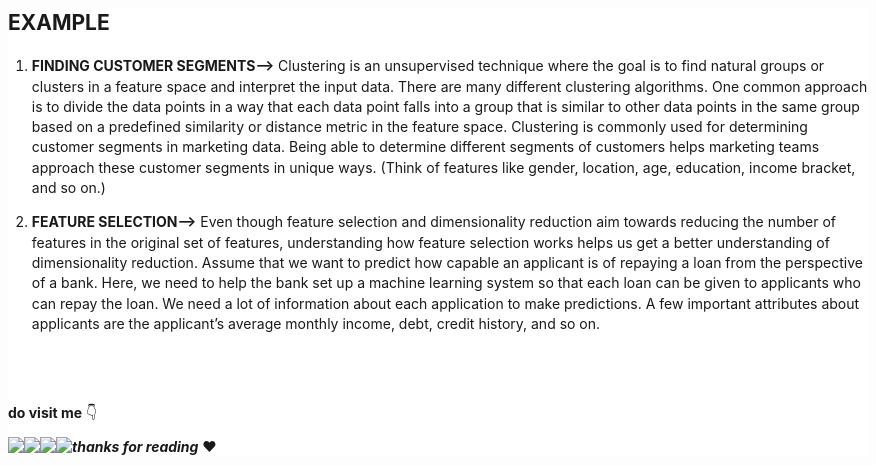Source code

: ## EXAMPLE
1. **FINDING CUSTOMER SEGMENTS-->**
Clustering is an unsupervised technique where the goal is to find natural groups or clusters in a feature space and interpret the input data. 
There are many different clustering algorithms. One common approach is to divide the data points in a way that each data point falls into a group that is similar to other data points in the same group based on a predefined similarity or distance metric in the feature space.
Clustering is commonly used for determining customer segments in marketing data.
Being able to determine different segments of customers helps marketing teams approach these customer segments in unique ways.
(Think of features like gender, location, age, education, income bracket, and so on.)

2. **FEATURE SELECTION-->**
Even though feature selection and dimensionality reduction aim towards reducing the number of features in the original set of features, understanding how feature selection works helps us get a better understanding of dimensionality reduction.
Assume that we want to predict how capable an applicant is of repaying a loan from the perspective of a bank.
Here, we need to help the bank set up a machine learning system so that each loan can be given to applicants who can repay the loan.
We need a lot of information about each application to make predictions. 
A few important attributes about applicants are the applicant’s average monthly income, debt, credit history, and so on. 
<br>
<br>

**do visit me** :point_down:

<a href="https://www.linkedin.com/in/shashank-a12a851a0/">
  <img align="left"  width="16px" src="https://cdn.jsdelivr.net/npm/simple-icons@v3/icons/linkedin.svg" />
</a>
<a href="https://github.com/Shashankkrj"> <img align="left"  width="16px" src="https://cdn.jsdelivr.net/npm/simple-icons@v3/icons/github.svg" />
</a>
<a href="https://www.instagram.com/shashank_krj/">
  <img align="left"  width="16px" src="https://cdn.jsdelivr.net/npm/simple-icons@v3/icons/instagram.svg" />
</a>
<a href="https://m.facebook.com/">
 <img align="left"  width="16px" src="https://cdn.jsdelivr.net/npm/simple-icons@v3/icons/facebook.svg" />
</a>

***thanks for reading*** :heart:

★ ★ ★ ★

Excluding the pictures, transcribe each entry above word for word.

PROBLEM SOLUTION:
Source code

: ## EXAMPLE
1. **FINDING CUSTOMER SEGMENTS-->**
Clustering is an unsupervised technique where the goal is to find natural groups or clusters in a feature space and interpret the input data. 
There are many different clustering algorithms. One common approach is to divide the data points in a way that each data point falls into a group that is similar to other data points in the same group based on a predefined similarity or distance metric in the feature space.
Clustering is commonly used for determining customer segments in marketing data.
Being able to determine different segments of customers helps marketing teams approach these customer segments in unique ways.
(Think of features like gender, location, age, education, income bracket, and so on.)

2. **FEATURE SELECTION-->**
Even though feature selection and dimensionality reduction aim towards reducing the number of features in the original set of features, understanding how feature selection works helps us get a better understanding of dimensionality reduction.
Assume that we want to predict how capable an applicant is of repaying a loan from the perspective of a bank.
Here, we need to help the bank set up a machine learning system so that each loan can be given to applicants who can repay the loan.
We need a lot of information about each application to make predictions. 
A few important attributes about applicants are the applicant’s average monthly income, debt, credit history, and so on. 
<br>
<br>

**do visit me** :point_down:

<a href="https://www.linkedin.com/in/shashank-a12a851a0/">
  <img align="left"  width="16px" src="https://cdn.jsdelivr.net/npm/simple-icons@v3/icons/linkedin.svg" />
</a>
<a href="https://github.com/Shashankkrj"> <img align="left"  width="16px" src="https://cdn.jsdelivr.net/npm/simple-icons@v3/icons/github.svg" />
</a>
<a href="https://www.instagram.com/shashank_krj/">
  <img align="left"  width="16px" src="https://cdn.jsdelivr.net/npm/simple-icons@v3/icons/instagram.svg" />
</a>
<a href="https://m.facebook.com/">
 <img align="left"  width="16px" src="https://cdn.jsdelivr.net/npm/simple-icons@v3/icons/facebook.svg" />
</a>

***thanks for reading*** :heart:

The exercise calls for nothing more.